# [HOW TO COMPLETE THIS TASK]
Starting with the line that contains "left eye: (249, 230)" and stopping after the line that contains "root of tail: (361, 296)", copy the entries below exactly. Include nothing else.

(EXTRACTED ENTRIES Opens)

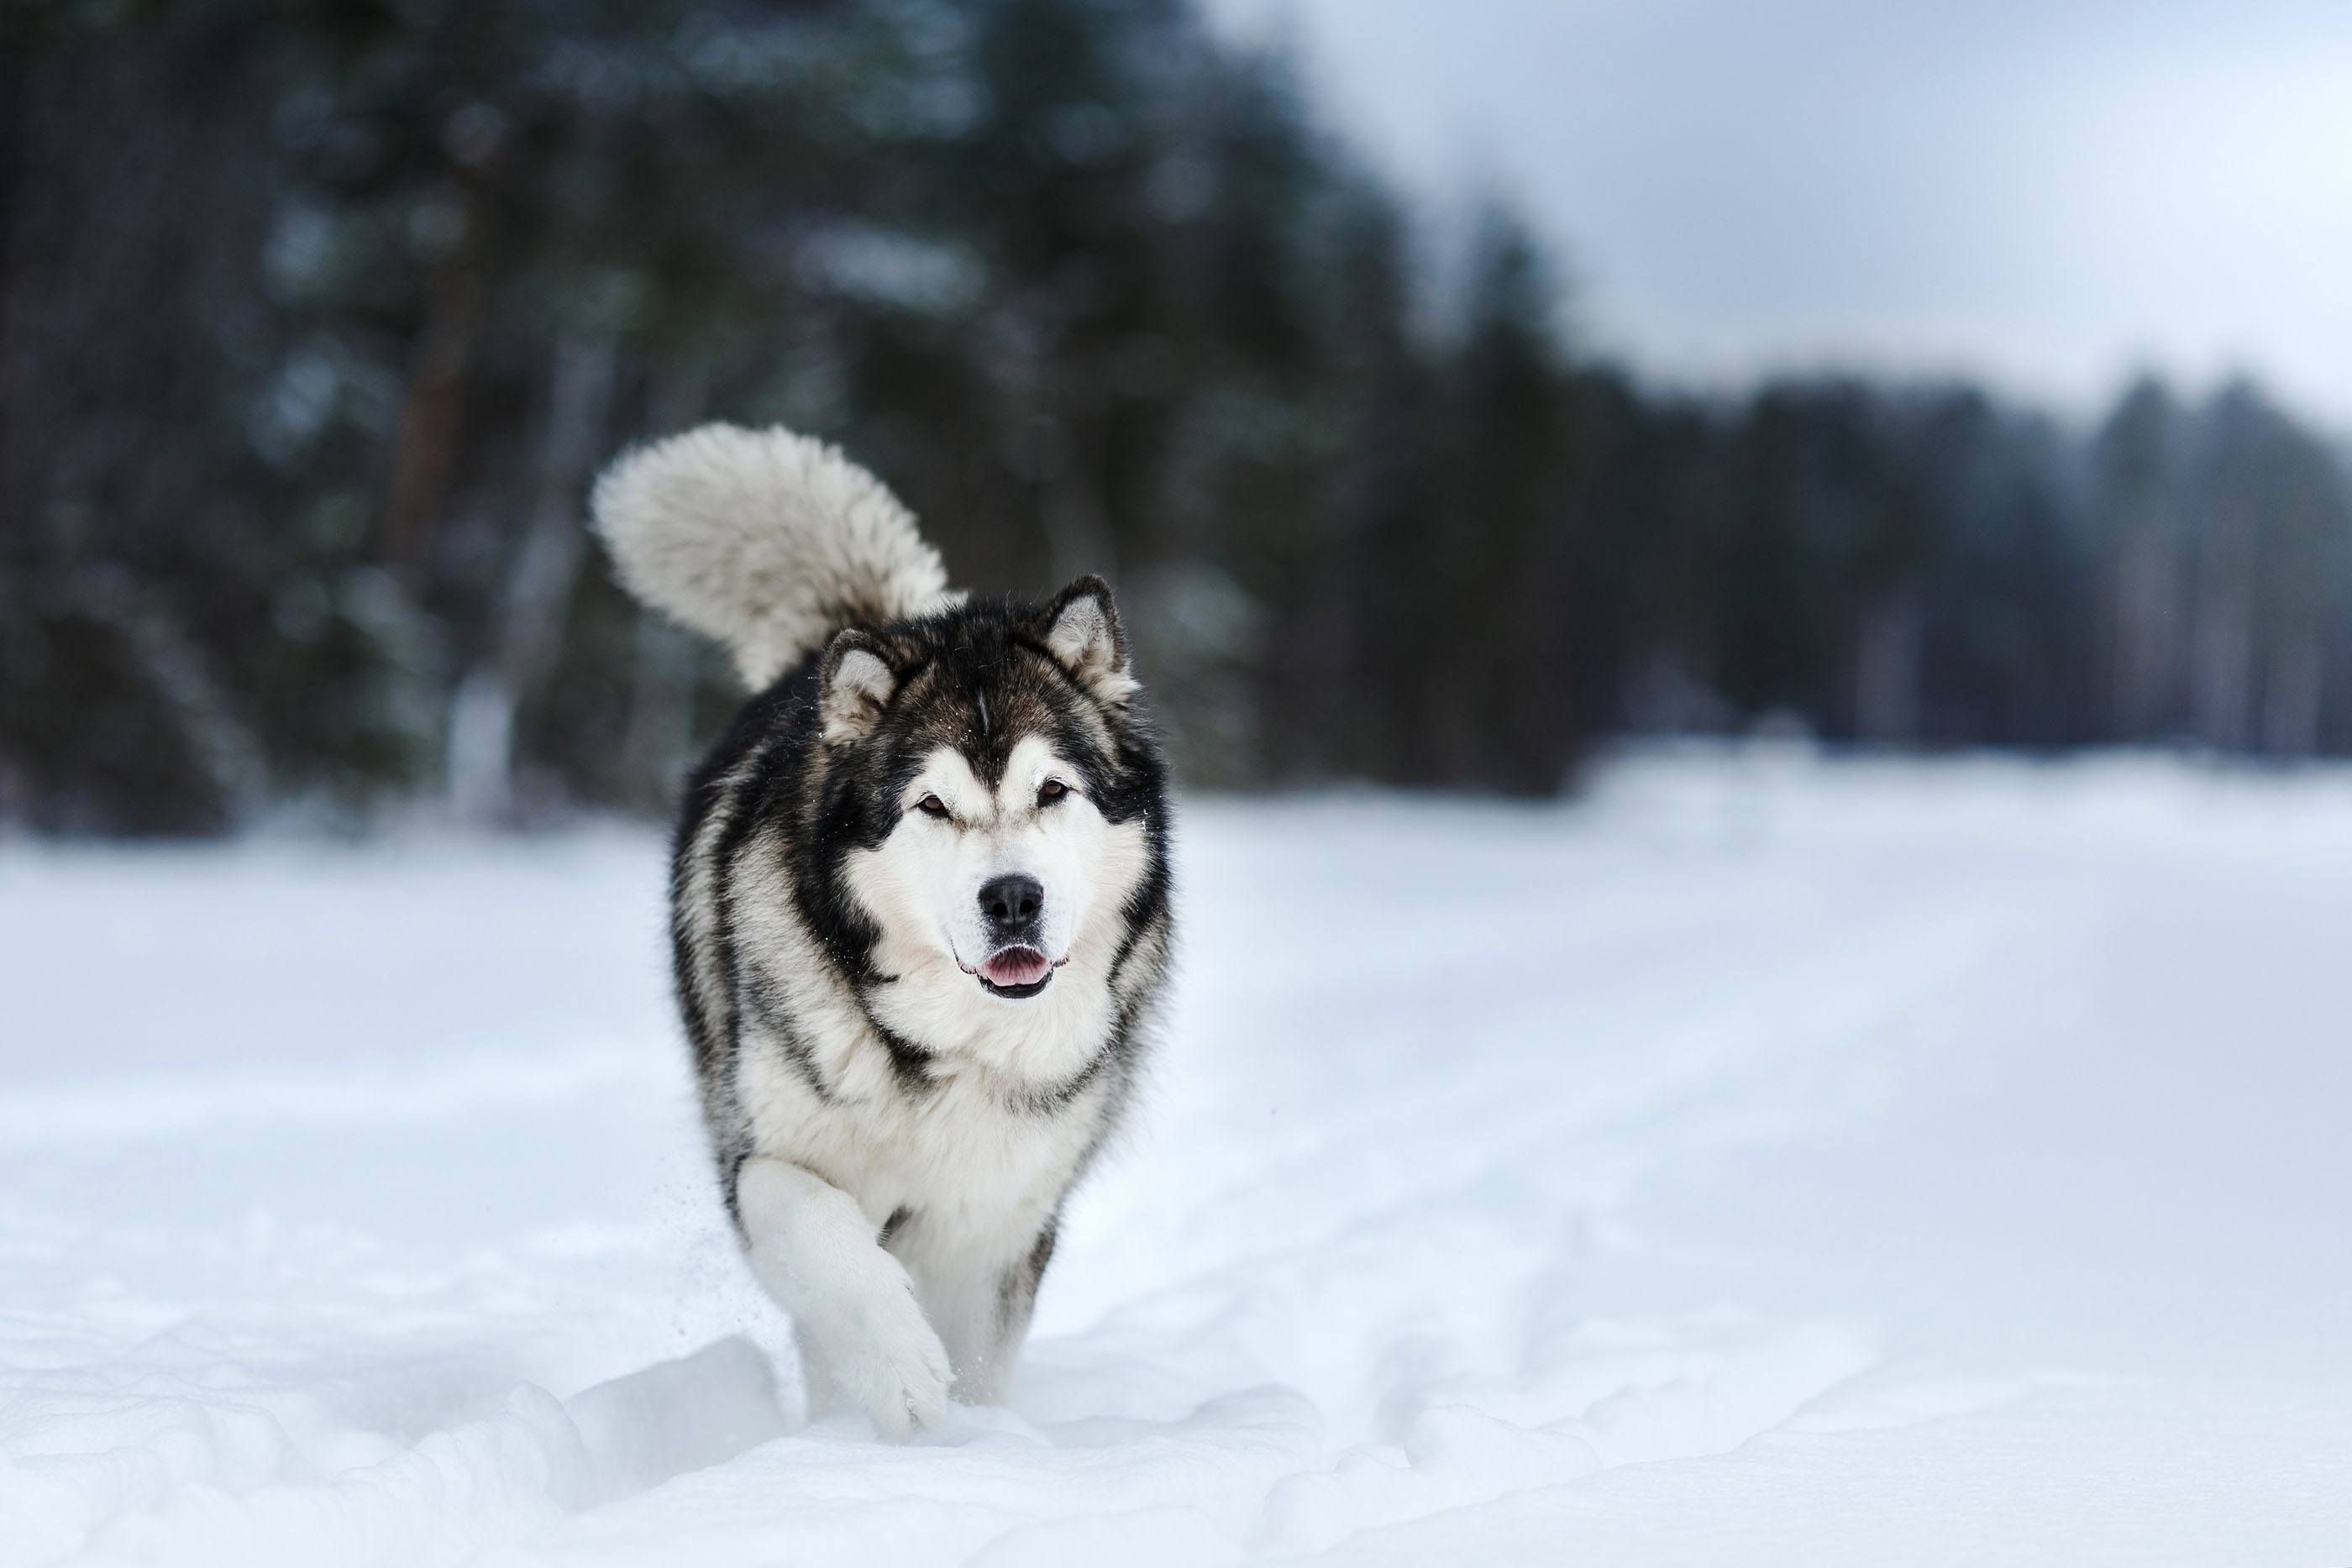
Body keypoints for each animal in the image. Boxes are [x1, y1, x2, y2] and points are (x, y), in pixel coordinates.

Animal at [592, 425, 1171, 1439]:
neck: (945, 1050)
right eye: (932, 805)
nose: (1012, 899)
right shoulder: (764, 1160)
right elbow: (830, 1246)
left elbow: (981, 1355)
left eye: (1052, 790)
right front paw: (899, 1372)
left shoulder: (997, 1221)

(EXTRACTED ENTRIES Closes)
(EXTRACTED ENTRIES Opens)

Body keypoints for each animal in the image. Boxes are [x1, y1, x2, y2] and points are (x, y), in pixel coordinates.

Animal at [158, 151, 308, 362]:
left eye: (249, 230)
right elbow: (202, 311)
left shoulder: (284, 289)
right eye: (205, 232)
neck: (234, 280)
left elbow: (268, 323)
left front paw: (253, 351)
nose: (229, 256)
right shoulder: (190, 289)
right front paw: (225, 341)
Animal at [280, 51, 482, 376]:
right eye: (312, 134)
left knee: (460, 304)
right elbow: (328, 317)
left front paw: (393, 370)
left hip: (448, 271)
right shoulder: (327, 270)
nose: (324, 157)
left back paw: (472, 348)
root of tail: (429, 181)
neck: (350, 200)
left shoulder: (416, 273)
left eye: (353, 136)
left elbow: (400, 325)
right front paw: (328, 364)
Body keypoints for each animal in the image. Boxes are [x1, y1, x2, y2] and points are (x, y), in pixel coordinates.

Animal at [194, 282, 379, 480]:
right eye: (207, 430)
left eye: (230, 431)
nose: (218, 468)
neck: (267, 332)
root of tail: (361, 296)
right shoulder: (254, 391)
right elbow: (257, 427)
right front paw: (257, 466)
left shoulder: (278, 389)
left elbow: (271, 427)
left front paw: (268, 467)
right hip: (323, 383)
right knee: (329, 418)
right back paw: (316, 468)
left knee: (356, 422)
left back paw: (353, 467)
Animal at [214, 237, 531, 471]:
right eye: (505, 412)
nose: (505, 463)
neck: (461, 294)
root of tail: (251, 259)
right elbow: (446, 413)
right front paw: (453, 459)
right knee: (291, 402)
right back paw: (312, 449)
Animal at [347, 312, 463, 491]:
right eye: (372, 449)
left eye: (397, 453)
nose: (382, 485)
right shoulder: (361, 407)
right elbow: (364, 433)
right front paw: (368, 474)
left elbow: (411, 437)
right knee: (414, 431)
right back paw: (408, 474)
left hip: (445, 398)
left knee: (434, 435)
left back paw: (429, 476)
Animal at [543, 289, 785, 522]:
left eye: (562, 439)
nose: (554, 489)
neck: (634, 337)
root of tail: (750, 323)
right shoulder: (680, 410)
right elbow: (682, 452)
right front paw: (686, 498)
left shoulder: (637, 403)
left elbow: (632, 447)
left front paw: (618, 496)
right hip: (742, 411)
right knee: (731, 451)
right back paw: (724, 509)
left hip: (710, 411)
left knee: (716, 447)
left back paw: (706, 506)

(EXTRACTED ENTRIES Closes)
(EXTRACTED ENTRIES Opens)

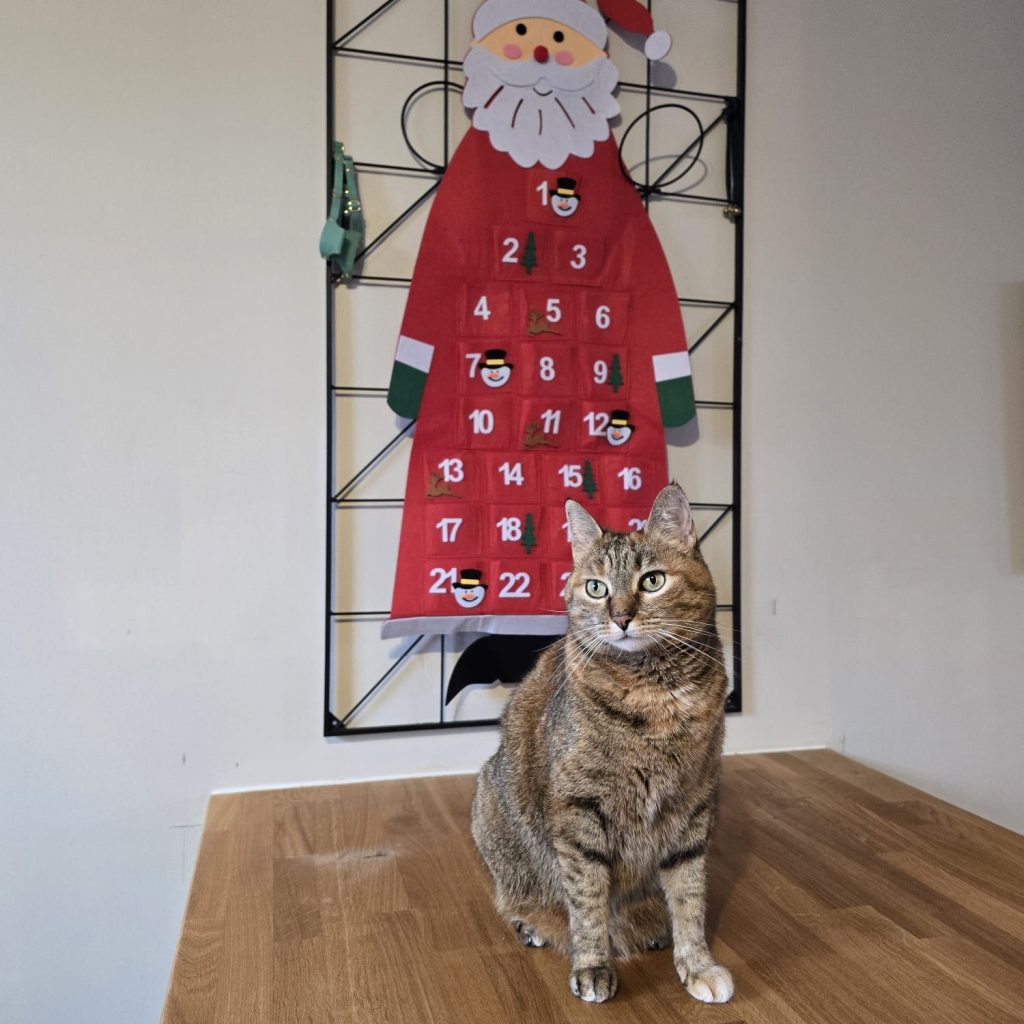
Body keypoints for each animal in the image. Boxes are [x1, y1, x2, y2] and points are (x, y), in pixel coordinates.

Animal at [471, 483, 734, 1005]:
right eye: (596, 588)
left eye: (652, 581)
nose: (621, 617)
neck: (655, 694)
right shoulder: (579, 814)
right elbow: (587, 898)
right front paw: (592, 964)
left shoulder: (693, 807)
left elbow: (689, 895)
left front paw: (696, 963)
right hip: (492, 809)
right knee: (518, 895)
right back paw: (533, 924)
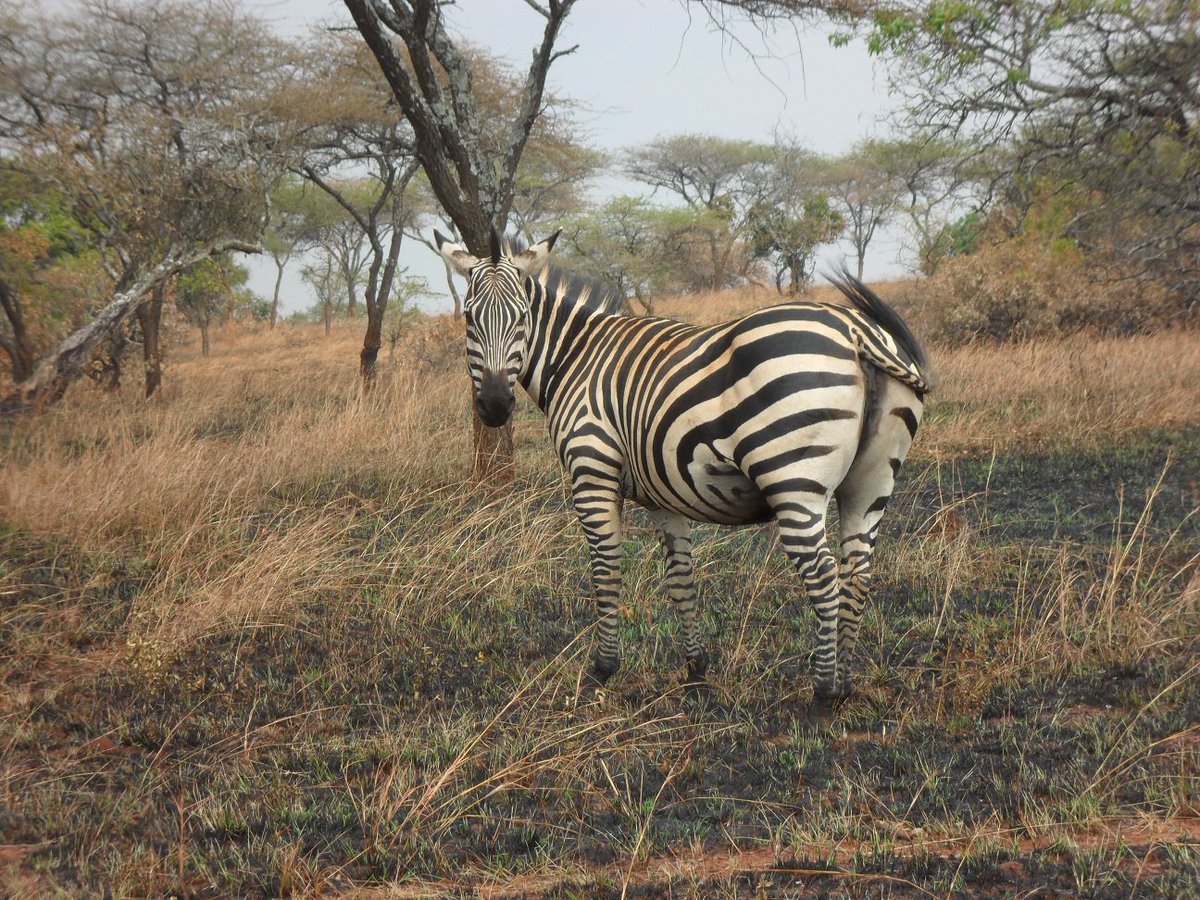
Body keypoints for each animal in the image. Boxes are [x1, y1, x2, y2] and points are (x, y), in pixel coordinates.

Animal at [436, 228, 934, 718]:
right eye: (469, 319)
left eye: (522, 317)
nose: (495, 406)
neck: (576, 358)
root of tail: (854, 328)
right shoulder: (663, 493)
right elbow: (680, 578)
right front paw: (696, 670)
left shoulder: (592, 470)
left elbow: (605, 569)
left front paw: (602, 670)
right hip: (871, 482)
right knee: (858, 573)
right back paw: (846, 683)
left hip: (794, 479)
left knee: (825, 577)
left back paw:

(EXTRACTED ENTRIES Closes)

# [EXERCISE SOLUTION]
left eye: (249, 230)
right elbow: (202, 311)
left shoulder: (284, 289)
right eye: (205, 232)
neck: (234, 280)
left elbow: (268, 323)
left front paw: (253, 351)
nose: (229, 256)
right shoulder: (190, 289)
right front paw: (225, 341)
Animal at [280, 51, 482, 376]:
right eye: (312, 134)
left knee: (460, 304)
right elbow: (328, 317)
left front paw: (393, 370)
left hip: (448, 271)
right shoulder: (327, 270)
nose: (324, 157)
left back paw: (472, 348)
root of tail: (429, 181)
neck: (350, 200)
left shoulder: (416, 273)
left eye: (353, 136)
left elbow: (400, 325)
right front paw: (328, 364)
Body keypoints for each animal in the image. Boxes are [x1, y1, x2, y2] and points are (x, y), in pixel coordinates.

Animal at [194, 282, 379, 480]:
right eye: (207, 430)
left eye: (230, 431)
nose: (218, 468)
neck: (267, 332)
root of tail: (361, 296)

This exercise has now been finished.